*** Data for this task

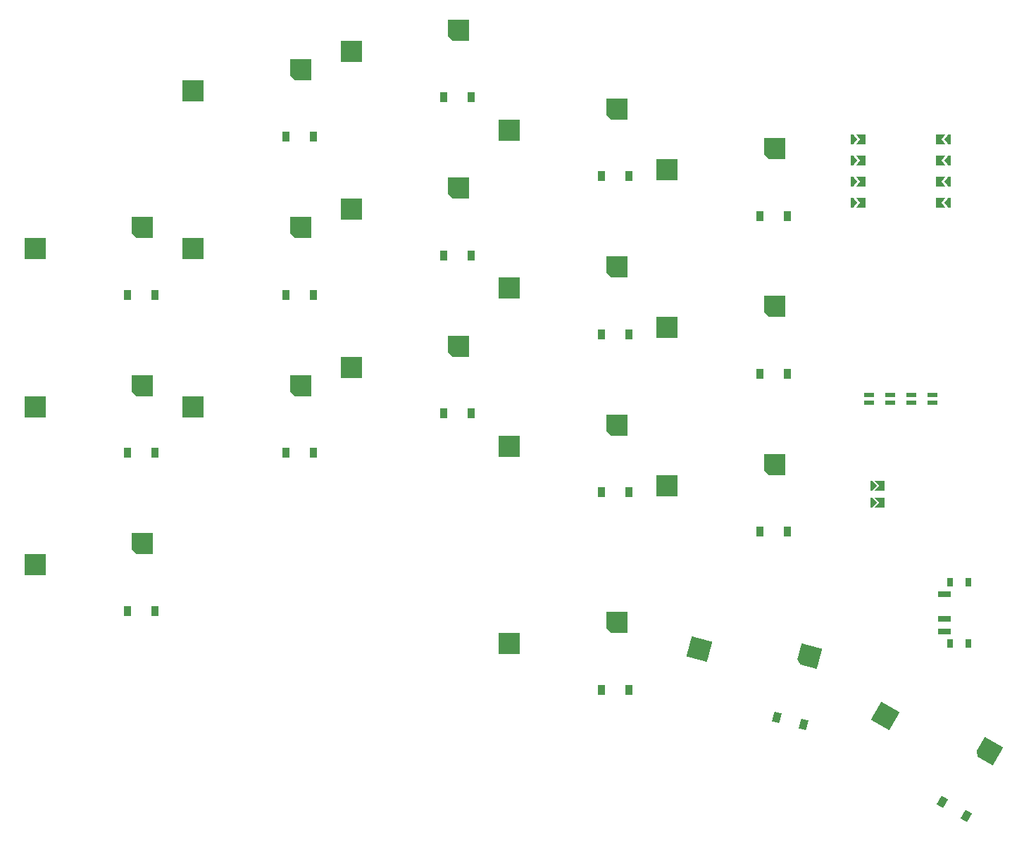
<source format=gbr>
%TF.GenerationSoftware,KiCad,Pcbnew,9.0.7*%
%TF.CreationDate,2026-01-26T01:07:56-05:00*%
%TF.ProjectId,v3,76332e6b-6963-4616-945f-706362585858,rev?*%
%TF.SameCoordinates,Original*%
%TF.FileFunction,Paste,Bot*%
%TF.FilePolarity,Positive*%
%FSLAX46Y46*%
G04 Gerber Fmt 4.6, Leading zero omitted, Abs format (unit mm)*
G04 Created by KiCad (PCBNEW 9.0.7) date 2026-01-26 01:07:56*
%MOMM*%
%LPD*%
G01*
G04 APERTURE LIST*
G04 Aperture macros list*
%AMRotRect*
0 Rectangle, with rotation*
0 The origin of the aperture is its center*
0 $1 length*
0 $2 width*
0 $3 Rotation angle, in degrees counterclockwise*
0 Add horizontal line*
21,1,$1,$2,0,0,$3*%
%AMOutline5P*
0 Free polygon, 5 corners , with rotation*
0 The origin of the aperture is its center*
0 number of corners: always 5*
0 $1 to $10 corner X, Y*
0 $11 Rotation angle, in degrees counterclockwise*
0 create outline with 5 corners*
4,1,5,$1,$2,$3,$4,$5,$6,$7,$8,$9,$10,$1,$2,$11*%
%AMOutline6P*
0 Free polygon, 6 corners , with rotation*
0 The origin of the aperture is its center*
0 number of corners: always 6*
0 $1 to $12 corner X, Y*
0 $13 Rotation angle, in degrees counterclockwise*
0 create outline with 6 corners*
4,1,6,$1,$2,$3,$4,$5,$6,$7,$8,$9,$10,$11,$12,$1,$2,$13*%
%AMOutline7P*
0 Free polygon, 7 corners , with rotation*
0 The origin of the aperture is its center*
0 number of corners: always 7*
0 $1 to $14 corner X, Y*
0 $15 Rotation angle, in degrees counterclockwise*
0 create outline with 7 corners*
4,1,7,$1,$2,$3,$4,$5,$6,$7,$8,$9,$10,$11,$12,$13,$14,$1,$2,$15*%
%AMOutline8P*
0 Free polygon, 8 corners , with rotation*
0 The origin of the aperture is its center*
0 number of corners: always 8*
0 $1 to $16 corner X, Y*
0 $17 Rotation angle, in degrees counterclockwise*
0 create outline with 8 corners*
4,1,8,$1,$2,$3,$4,$5,$6,$7,$8,$9,$10,$11,$12,$13,$14,$15,$16,$1,$2,$17*%
%AMFreePoly0*
4,1,6,0.600000,-1.000000,0.000000,-0.400000,-0.600000,-1.000000,-0.600000,0.250000,0.600000,0.250000,0.600000,-1.000000,0.600000,-1.000000,$1*%
%AMFreePoly1*
4,1,6,0.600000,-0.200000,0.600000,-0.400000,-0.600000,-0.400000,-0.600000,-0.200000,0.000000,0.400000,0.600000,-0.200000,0.600000,-0.200000,$1*%
%AMFreePoly2*
4,1,6,0.250000,0.000000,-0.250000,-0.625000,-0.500000,-0.625000,-0.500000,0.625000,-0.250000,0.625000,0.250000,0.000000,0.250000,0.000000,$1*%
%AMFreePoly3*
4,1,6,0.500000,-0.625000,-0.650000,-0.625000,-0.150000,0.000000,-0.650000,0.625000,0.500000,0.625000,0.500000,-0.625000,0.500000,-0.625000,$1*%
G04 Aperture macros list end*
%ADD10R,0.900000X1.200000*%
%ADD11RotRect,0.900000X1.200000X150.000000*%
%ADD12FreePoly0,270.000000*%
%ADD13FreePoly1,270.000000*%
%ADD14FreePoly2,180.000000*%
%ADD15FreePoly2,0.000000*%
%ADD16FreePoly3,0.000000*%
%ADD17FreePoly3,180.000000*%
%ADD18RotRect,0.900000X1.200000X165.000000*%
%ADD19R,1.200000X0.600000*%
%ADD20R,0.800000X1.000000*%
%ADD21R,1.500000X0.700000*%
%ADD22R,2.550000X2.500000*%
%ADD23Outline5P,-1.275000X1.250000X1.275000X1.250000X1.275000X-1.250000X-0.775000X-1.250000X-1.275000X-0.750000X0.000000*%
%ADD24RotRect,2.550000X2.500000X345.000000*%
%ADD25Outline5P,-1.275000X1.250000X1.275000X1.250000X1.275000X-1.250000X-0.775000X-1.250000X-1.275000X-0.750000X345.000000*%
%ADD26RotRect,2.550000X2.500000X330.000000*%
%ADD27Outline5P,-1.275000X1.250000X1.275000X1.250000X1.275000X-1.250000X-0.775000X-1.250000X-1.275000X-0.750000X330.000000*%
G04 APERTURE END LIST*
D10*
%TO.C,D8*%
X140050000Y-77150000D03*
X136750000Y-77150000D03*
%TD*%
%TO.C,D5*%
X121050000Y-81900000D03*
X117750000Y-81900000D03*
%TD*%
D11*
%TO.C,D18*%
X199565287Y-144548076D03*
X196707403Y-142898076D03*
%TD*%
D10*
%TO.C,D11*%
X159050000Y-86650000D03*
X155750000Y-86650000D03*
%TD*%
%TO.C,D13*%
X178050000Y-110400000D03*
X174750000Y-110400000D03*
%TD*%
%TO.C,D9*%
X140050000Y-58150000D03*
X136750000Y-58150000D03*
%TD*%
%TO.C,D12*%
X159050000Y-67650000D03*
X155750000Y-67650000D03*
%TD*%
D12*
%TO.C,JST1*%
X189516000Y-104900000D03*
X189516000Y-106900000D03*
D13*
X188500000Y-106900000D03*
X188500000Y-104900000D03*
%TD*%
D10*
%TO.C,D16*%
X159050000Y-129400000D03*
X155750000Y-129400000D03*
%TD*%
%TO.C,D6*%
X121050000Y-62900000D03*
X117750000Y-62900000D03*
%TD*%
D14*
%TO.C,MCU1*%
X197200000Y-63200000D03*
X197200000Y-65740000D03*
X197200000Y-68280000D03*
X197200000Y-70820000D03*
D15*
X186200000Y-70820000D03*
X186200000Y-68280000D03*
X186200000Y-65740000D03*
X186200000Y-63200000D03*
D16*
X186925000Y-63200000D03*
X186925000Y-65740000D03*
X186925000Y-68280000D03*
X186925000Y-70820000D03*
D17*
X196475000Y-70820000D03*
X196475000Y-68280000D03*
X196475000Y-65740000D03*
X196475000Y-63200000D03*
%TD*%
D10*
%TO.C,D3*%
X102050000Y-81900000D03*
X98750000Y-81900000D03*
%TD*%
%TO.C,D15*%
X178050000Y-72400000D03*
X174750000Y-72400000D03*
%TD*%
%TO.C,D1*%
X102050000Y-119900000D03*
X98750000Y-119900000D03*
%TD*%
D18*
%TO.C,D17*%
X180023098Y-133575096D03*
X176835542Y-132720996D03*
%TD*%
D10*
%TO.C,D2*%
X102050000Y-100900000D03*
X98750000Y-100900000D03*
%TD*%
%TO.C,D4*%
X121050000Y-100900000D03*
X117750000Y-100900000D03*
%TD*%
D19*
%TO.C,DISP1*%
X195510000Y-94850000D03*
X192970000Y-94850000D03*
X190430000Y-94850000D03*
X187890000Y-94850000D03*
X195510000Y-93950000D03*
X192970000Y-93950000D03*
X190430000Y-93950000D03*
X187890000Y-93950000D03*
%TD*%
D20*
%TO.C,PWR1*%
X197615000Y-116500000D03*
X197615000Y-123800000D03*
X199825000Y-116500000D03*
X199825000Y-123800000D03*
D21*
X196965000Y-117900000D03*
X196965000Y-120900000D03*
X196965000Y-122400000D03*
%TD*%
D10*
%TO.C,D10*%
X159050000Y-105650000D03*
X155750000Y-105650000D03*
%TD*%
%TO.C,D14*%
X178050000Y-91400000D03*
X174750000Y-91400000D03*
%TD*%
%TO.C,D7*%
X140050000Y-96150000D03*
X136750000Y-96150000D03*
%TD*%
D22*
%TO.C,S4*%
X106615000Y-95360000D03*
D23*
X119542000Y-92820000D03*
%TD*%
D22*
%TO.C,S8*%
X125615000Y-71610000D03*
D23*
X138542000Y-69070000D03*
%TD*%
D22*
%TO.C,S2*%
X87615000Y-95360000D03*
D23*
X100542000Y-92820000D03*
%TD*%
D22*
%TO.C,S3*%
X87615000Y-76360000D03*
D23*
X100542000Y-73820000D03*
%TD*%
D22*
%TO.C,S1*%
X87615000Y-114360000D03*
D23*
X100542000Y-111820000D03*
%TD*%
D22*
%TO.C,S12*%
X144615000Y-62110000D03*
D23*
X157542000Y-59570000D03*
%TD*%
D22*
%TO.C,S10*%
X144615000Y-100110000D03*
D23*
X157542000Y-97570000D03*
%TD*%
D22*
%TO.C,S15*%
X163615000Y-66860000D03*
D23*
X176542000Y-64320000D03*
%TD*%
D22*
%TO.C,S14*%
X163615000Y-85860000D03*
D23*
X176542000Y-83320000D03*
%TD*%
D22*
%TO.C,S11*%
X144615000Y-81110000D03*
D23*
X157542000Y-78570000D03*
%TD*%
D22*
%TO.C,S9*%
X125615000Y-52610000D03*
D23*
X138542000Y-50070000D03*
%TD*%
D22*
%TO.C,S7*%
X125615000Y-90610000D03*
D23*
X138542000Y-88070000D03*
%TD*%
D22*
%TO.C,S5*%
X106615000Y-76360000D03*
D23*
X119542000Y-73820000D03*
%TD*%
D22*
%TO.C,S6*%
X106615000Y-57360000D03*
D23*
X119542000Y-54820000D03*
%TD*%
D24*
%TO.C,S17*%
X167513816Y-124487815D03*
D25*
X180657739Y-125380118D03*
%TD*%
D22*
%TO.C,S16*%
X144615000Y-123860000D03*
D23*
X157542000Y-121320000D03*
%TD*%
D22*
%TO.C,S13*%
X163615000Y-104860000D03*
D23*
X176542000Y-102320000D03*
%TD*%
D26*
%TO.C,S18*%
X189834210Y-132532795D03*
D27*
X202299320Y-136796591D03*
%TD*%
M02*

</source>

******

The task:
Please, from the material above, copy only the lines from the line with "X196965000Y-117900000D03*" up to and including the line with "X202299320Y-136796591D03*", exactly as written.

Answer for this exercise:
X196965000Y-117900000D03*
X196965000Y-120900000D03*
X196965000Y-122400000D03*
%TD*%
D10*
%TO.C,D10*%
X159050000Y-105650000D03*
X155750000Y-105650000D03*
%TD*%
%TO.C,D14*%
X178050000Y-91400000D03*
X174750000Y-91400000D03*
%TD*%
%TO.C,D7*%
X140050000Y-96150000D03*
X136750000Y-96150000D03*
%TD*%
D22*
%TO.C,S4*%
X106615000Y-95360000D03*
D23*
X119542000Y-92820000D03*
%TD*%
D22*
%TO.C,S8*%
X125615000Y-71610000D03*
D23*
X138542000Y-69070000D03*
%TD*%
D22*
%TO.C,S2*%
X87615000Y-95360000D03*
D23*
X100542000Y-92820000D03*
%TD*%
D22*
%TO.C,S3*%
X87615000Y-76360000D03*
D23*
X100542000Y-73820000D03*
%TD*%
D22*
%TO.C,S1*%
X87615000Y-114360000D03*
D23*
X100542000Y-111820000D03*
%TD*%
D22*
%TO.C,S12*%
X144615000Y-62110000D03*
D23*
X157542000Y-59570000D03*
%TD*%
D22*
%TO.C,S10*%
X144615000Y-100110000D03*
D23*
X157542000Y-97570000D03*
%TD*%
D22*
%TO.C,S15*%
X163615000Y-66860000D03*
D23*
X176542000Y-64320000D03*
%TD*%
D22*
%TO.C,S14*%
X163615000Y-85860000D03*
D23*
X176542000Y-83320000D03*
%TD*%
D22*
%TO.C,S11*%
X144615000Y-81110000D03*
D23*
X157542000Y-78570000D03*
%TD*%
D22*
%TO.C,S9*%
X125615000Y-52610000D03*
D23*
X138542000Y-50070000D03*
%TD*%
D22*
%TO.C,S7*%
X125615000Y-90610000D03*
D23*
X138542000Y-88070000D03*
%TD*%
D22*
%TO.C,S5*%
X106615000Y-76360000D03*
D23*
X119542000Y-73820000D03*
%TD*%
D22*
%TO.C,S6*%
X106615000Y-57360000D03*
D23*
X119542000Y-54820000D03*
%TD*%
D24*
%TO.C,S17*%
X167513816Y-124487815D03*
D25*
X180657739Y-125380118D03*
%TD*%
D22*
%TO.C,S16*%
X144615000Y-123860000D03*
D23*
X157542000Y-121320000D03*
%TD*%
D22*
%TO.C,S13*%
X163615000Y-104860000D03*
D23*
X176542000Y-102320000D03*
%TD*%
D26*
%TO.C,S18*%
X189834210Y-132532795D03*
D27*
X202299320Y-136796591D03*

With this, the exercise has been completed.